Sul versante penale, il Decreto prevede che non sono punibili le condotte riconducibili ai reati di dichiarazione infedele (cfr. art. 4, DLgs. n. 74/2000) dipendenti da rischi di natura fiscale relativi a elementi attivi, comunicati in modo tempestivo ed esauriente all’Agenzia delle Entrate tramite interpello, prima della presentazione delle dichiarazioni fiscali ovvero prima del decorso delle relative scadenze fiscali.
Inoltre, il Decreto riduce di due anni il periodo di accertamento nei confronti dei contribuenti che applicano un sistema integrato di rilevazione, misurazione, gestione e controllo dei rischi fiscali certificato, ed inoltre è prevista la riduzione dei termini di accertamento di un ulteriore anno qualora sia rilasciata al contribuente la certificazione tributaria (di cui all’art. 36, DLgs. n. 241/1997) in cui si attesta la corretta applicazione delle norme tributarie sostanziali.
4. Il regime opzionale di Tax Control Framework per le imprese di minori dimensioni
Il Decreto introduce un regime opzionale di adozione del sistema di controllo del rischio fiscale riservato ai contribuenti che non possiedono i requisiti per aderire al regime di adempimento collaborativo.

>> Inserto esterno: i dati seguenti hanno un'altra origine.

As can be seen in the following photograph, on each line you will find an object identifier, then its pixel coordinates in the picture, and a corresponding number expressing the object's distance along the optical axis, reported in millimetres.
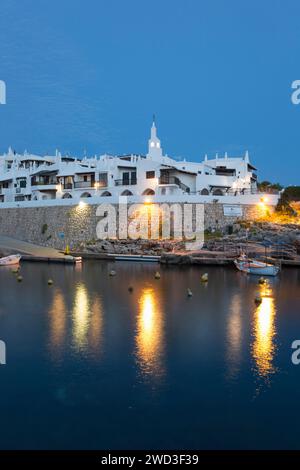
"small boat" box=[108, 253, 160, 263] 44306
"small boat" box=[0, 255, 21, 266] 42253
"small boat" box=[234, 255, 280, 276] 34562
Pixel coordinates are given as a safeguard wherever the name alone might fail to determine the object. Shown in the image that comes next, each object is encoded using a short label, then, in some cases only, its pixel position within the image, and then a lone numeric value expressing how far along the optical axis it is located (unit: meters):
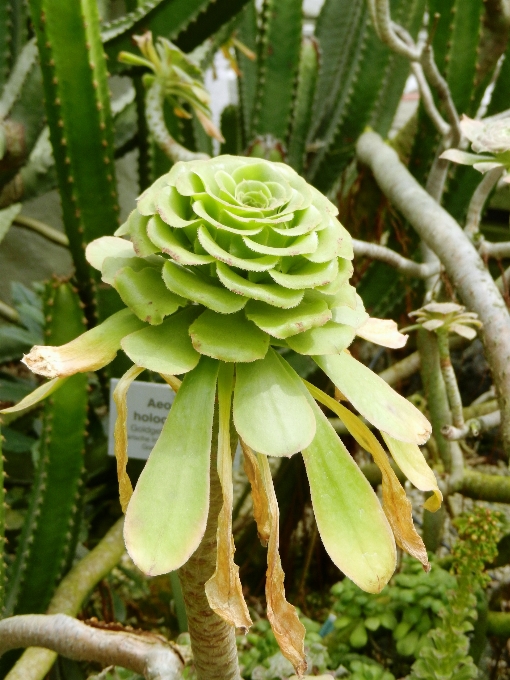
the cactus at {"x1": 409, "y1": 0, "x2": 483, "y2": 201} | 0.97
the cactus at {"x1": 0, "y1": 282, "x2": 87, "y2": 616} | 0.72
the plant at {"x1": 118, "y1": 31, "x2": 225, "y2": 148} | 0.85
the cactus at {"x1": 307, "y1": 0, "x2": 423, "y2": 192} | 1.21
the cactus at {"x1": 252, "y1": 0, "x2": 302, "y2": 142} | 1.09
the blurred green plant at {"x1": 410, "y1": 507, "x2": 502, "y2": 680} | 0.61
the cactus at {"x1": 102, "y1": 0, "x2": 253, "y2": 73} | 1.01
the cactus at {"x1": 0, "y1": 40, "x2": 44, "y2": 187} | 1.10
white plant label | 0.71
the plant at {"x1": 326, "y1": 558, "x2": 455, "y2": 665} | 0.71
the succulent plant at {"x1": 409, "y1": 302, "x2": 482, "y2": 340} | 0.59
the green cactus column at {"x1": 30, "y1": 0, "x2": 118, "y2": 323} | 0.80
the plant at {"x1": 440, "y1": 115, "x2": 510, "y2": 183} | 0.54
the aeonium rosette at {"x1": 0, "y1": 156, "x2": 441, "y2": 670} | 0.32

L’opzione ha effetto dall’inizio del periodo di imposta in cui è esercitata, ha una durata di due periodi di imposta ed è irrevocabile. Al termine di tale periodo, l’opzione si intende tacitamente rinnovata per altri due periodi di imposta, salvo espressa revoca.
Anche in tale ipotesi, sono previste delle premialità (i.e. riduzione delle sanzioni ad un terzo, e non punibilità per il reato di dichiarazione infedele).